* Task directions *
Could each record be restated word for word?

Supplied material Start Marker

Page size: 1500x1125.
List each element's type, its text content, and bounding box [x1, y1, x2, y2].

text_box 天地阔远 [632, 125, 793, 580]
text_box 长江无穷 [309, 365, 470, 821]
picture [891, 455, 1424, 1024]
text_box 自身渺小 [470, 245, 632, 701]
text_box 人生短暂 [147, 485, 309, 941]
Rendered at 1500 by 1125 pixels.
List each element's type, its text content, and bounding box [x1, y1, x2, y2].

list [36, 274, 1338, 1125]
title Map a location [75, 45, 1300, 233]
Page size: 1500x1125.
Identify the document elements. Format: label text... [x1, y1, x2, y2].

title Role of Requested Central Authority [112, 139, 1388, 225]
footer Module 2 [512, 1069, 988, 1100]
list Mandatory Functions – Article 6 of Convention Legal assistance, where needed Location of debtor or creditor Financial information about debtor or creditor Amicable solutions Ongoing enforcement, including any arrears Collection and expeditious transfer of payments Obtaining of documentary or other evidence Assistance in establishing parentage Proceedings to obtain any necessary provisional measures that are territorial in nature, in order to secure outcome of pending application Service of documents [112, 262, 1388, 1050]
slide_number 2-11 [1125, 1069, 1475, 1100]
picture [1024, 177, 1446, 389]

Supplied material End Marker

* Answer to this task *
Page size: 1500x1125.
List each element's type, its text content, and bounding box [x1, y1, x2, y2].

text_box 天地阔远 [632, 125, 793, 580]
text_box 长江无穷 [309, 365, 470, 821]
picture [891, 455, 1424, 1024]
text_box 自身渺小 [470, 245, 632, 701]
text_box 人生短暂 [147, 485, 309, 941]
Rendered at 1500 by 1125 pixels.
List each element's type, its text content, and bounding box [x1, y1, x2, y2].

list [36, 274, 1338, 1125]
title Map a location [75, 45, 1300, 233]
Page size: 1500x1125.
Identify the document elements. Format: label text... [x1, y1, x2, y2].

title Role of Requested Central Authority [112, 139, 1388, 225]
footer Module 2 [512, 1069, 988, 1100]
list Mandatory Functions – Article 6 of Convention Legal assistance, where needed Location of debtor or creditor Financial information about debtor or creditor Amicable solutions Ongoing enforcement, including any arrears Collection and expeditious transfer of payments Obtaining of documentary or other evidence Assistance in establishing parentage Proceedings to obtain any necessary provisional measures that are territorial in nature, in order to secure outcome of pending application Service of documents [112, 262, 1388, 1050]
slide_number 2-11 [1125, 1069, 1475, 1100]
picture [1024, 177, 1446, 389]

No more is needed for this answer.